Olusegun OLATUNJI, Petitioner, v. Jefferson B. SESSIONS III, Attorney General of the United States, Respondent.

No. 17-2895

Decided: May 22, 2018

Before Frank H. Easterbrook, Circuit Judge, Diane S. Sykes, Circuit Judge, Michael Y. Scudder, Circuit Judge Olusegun Olatunji, Pro Se Andrew J. Oliveira, Attorney, Department of Justice, Civil Division, Immigration Litigation, Washington, DC, for Respondent


In 2015 an Immigration Judge ordered Olusegun Olatunji removed to his native Nigeria. In 2016 the Board of Immigration Appeals dismissed his appeal, and Olatunji did not file a petition for judicial review. Instead he asked the Board to reconsider its decision and reopen the case to consider information that he submitted after the Board’s initial decision. The Board denied those requests, and we denied his petition for review. Olatunji v. Sessions, 676 Fed.Appx. 593 (7th Cir. 2017) (nonprecedential disposition).

Olatunji then filed a second motion for reopening and reconsideration. The Board denied that motion as both untimely and barred by the rule that only one such motion is proper. See 8 U.S.C. § 1229a(c)(6), (7). Olatunji again petitions for judicial review. He asks us to review the Board’s initial decision (from 2016) rather than its order denying his second request for reconsideration and reopening. We have no authority to do that. Petitions for judicial review must be filed within 30 days of the administrative decision being challenged. 8 U.S.C. § 1252(b)(1). Whether or not that time limit is “jurisdictional” under the Supreme Court’s current jurisprudence, it is at least a mandatory claim-processing rule.
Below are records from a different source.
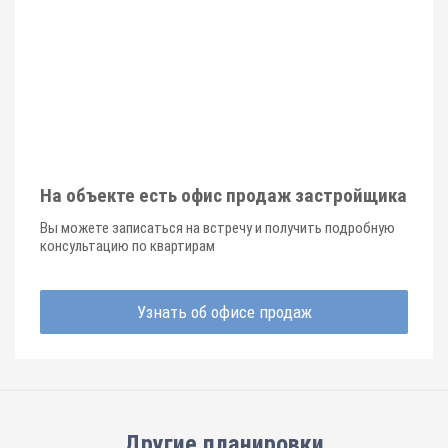
На объекте есть офис продаж застройщика
Вы можете записаться на встречу и получить подробную
консультацию по квартирам
Узнать об офисе продаж
Другие планировки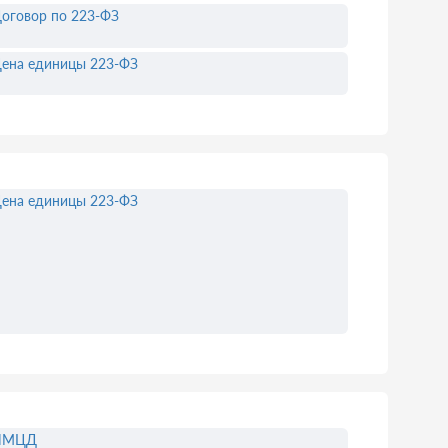
оговор по 223-ФЗ
ена единицы 223-ФЗ
ена единицы 223-ФЗ
НМЦД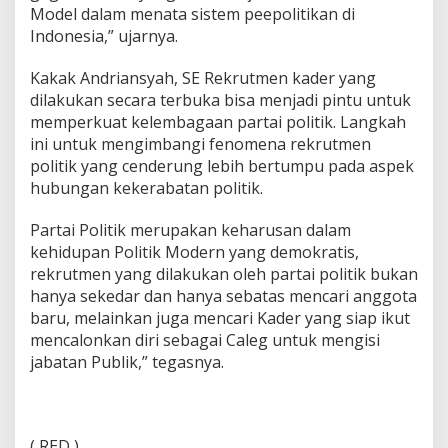
Model dalam menata sistem peepolitikan di
Indonesia,” ujarnya.
Kakak Andriansyah, SE Rekrutmen kader yang
dilakukan secara terbuka bisa menjadi pintu untuk
memperkuat kelembagaan partai politik. Langkah
ini untuk mengimbangi fenomena rekrutmen
politik yang cenderung lebih bertumpu pada aspek
hubungan kekerabatan politik.
Partai Politik merupakan keharusan dalam
kehidupan Politik Modern yang demokratis,
rekrutmen yang dilakukan oleh partai politik bukan
hanya sekedar dan hanya sebatas mencari anggota
baru, melainkan juga mencari Kader yang siap ikut
mencalonkan diri sebagai Caleg untuk mengisi
jabatan Publik,” tegasnya.
( RED )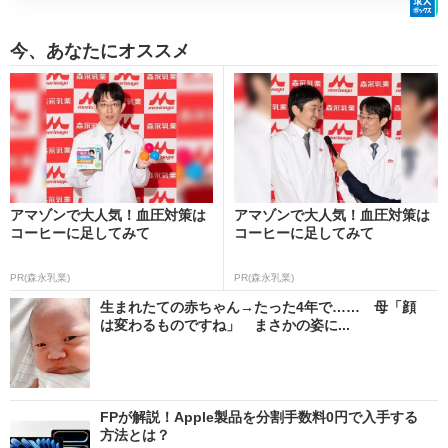
今、あなたにオススメ
アマゾンで大人気！血圧対策は
アマゾンで大人気！血圧対策は
コーヒーに足してみて
コーヒーに足してみて
PR(森永乳業)
PR(森永乳業)
生まれたての赤ちゃん→たった4年で…… 母「顔
は変わるものですね」 まさかの姿に...
FPが解説！Apple製品を分割手数料0円で入手する
方法とは？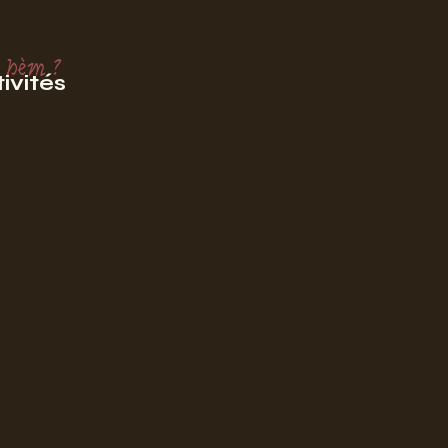
 hèm ?
ivités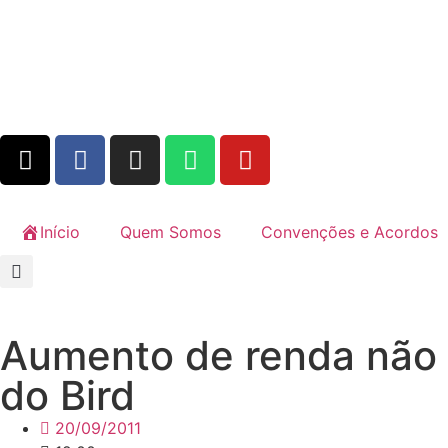
Início
Quem Somos
Convenções e Acordos
Aumento de renda não r
do Bird
20/09/2011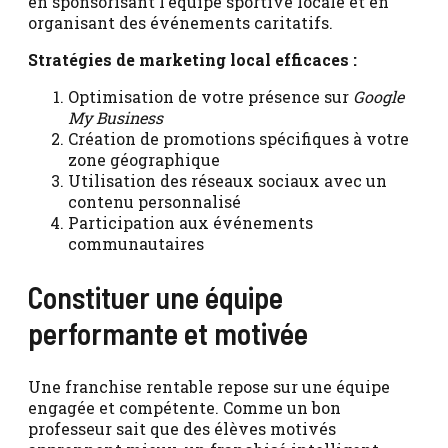
en sponsorisant l’équipe sportive locale et en
organisant des événements caritatifs.
Stratégies de marketing local efficaces :
Optimisation de votre présence sur
Google
My Business
Création de promotions spécifiques à votre
zone géographique
Utilisation des réseaux sociaux avec un
contenu personnalisé
Participation aux événements
communautaires
Constituer une équipe
performante et motivée
Une franchise rentable repose sur une équipe
engagée et compétente. Comme un bon
professeur sait que des élèves motivés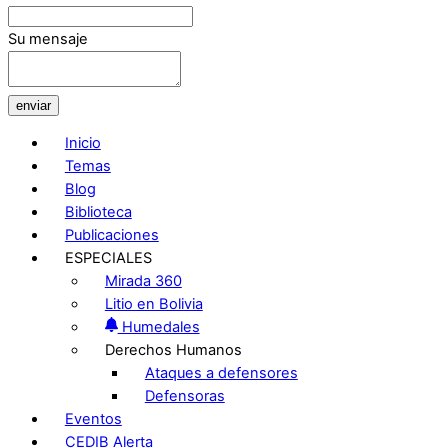
Su mensaje
enviar
Inicio
Temas
Blog
Biblioteca
Publicaciones
ESPECIALES
Mirada 360
Litio en Bolivia
Humedales
Derechos Humanos
Ataques a defensores
Defensoras
Eventos
CEDIB Alerta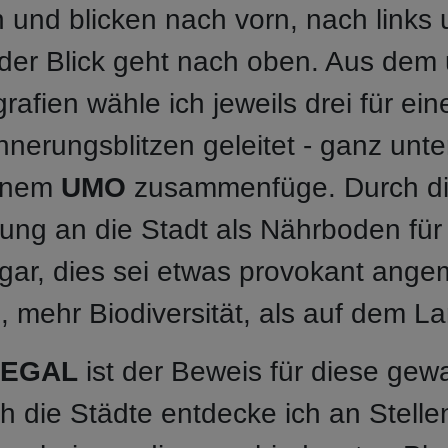
 und blicken nach vorn, nach links 
 der Blick geht nach oben. Aus dem
afien wähle ich jeweils drei für ein
nnerungsblitzen geleitet - ganz unte
einem
UMO
zusammenfüge. Durch di
ung an die Stadt als Nährboden für j
gar, dies sei etwas provokant angem
, mehr Biodiversität, als auf dem L
LEGAL
ist der Beweis für diese ge
h die Städte entdecke ich an Stellen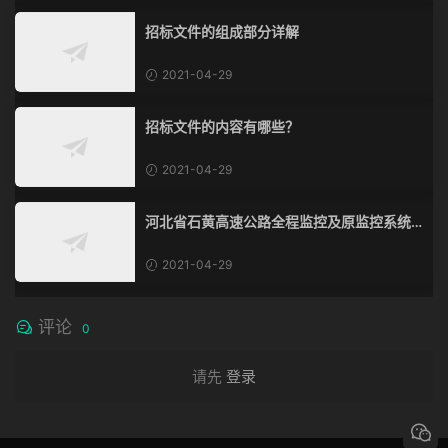
招标文件的组成部分详解
2021-04-29
招标文件的内容有哪些？
2021-04-29
河北省石黄高速公路全程监控及原监控系统
改造、通信系统改造工程
2021-04-29
评论
0
请先
登录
See Hamer v. Neighborhood Housing Services of Chicago, ––– U.S. ––––, 138 S.Ct. 13, 199 L.Ed.2d 249 (2017). The Attorney General has invoked the benefit of the 30-day limit, so the only administrative decision we can consider is the one entered on August 10, 2017, denying Olatunji’s second motion.

Yet Olatunji does not contest the Board’s conclusion that his motion was both untimely and successive. Instead he maintains that the Board should have reopened his case sua sponte—in other words, should have exercised discretion to disregard the time-and-number limits on aliens’ post-decision motions. That contention encounters a genuinely jurisdictional rule: whether to reopen a decision sua sponte is committed to agency discretion by law, see Anaya-Aguilar v. Holder, 683 F.3d 369, 372–73 (7th Cir. 2012), and 8 U.S.C. § 1252(a)(2)(B) provides that “no court shall have jurisdiction to review” any decision that the statute commits to the discretion of the Attorney General. (There are some exceptions, none of which applies to sua sponte reopening.) Reyes Mata v. Lynch, ––– U.S. ––––, 135 S.Ct. 2150, 192 L.Ed.2d 225 (2015), holds that a decision whether to dismiss a petition as untimely is not discretionary for this purpose and thus may be reviewed; but whether to reopen sua sponte is wholly discretionary. We lack authority to review it.

The petition for review is dismissed for lack of jurisdiction.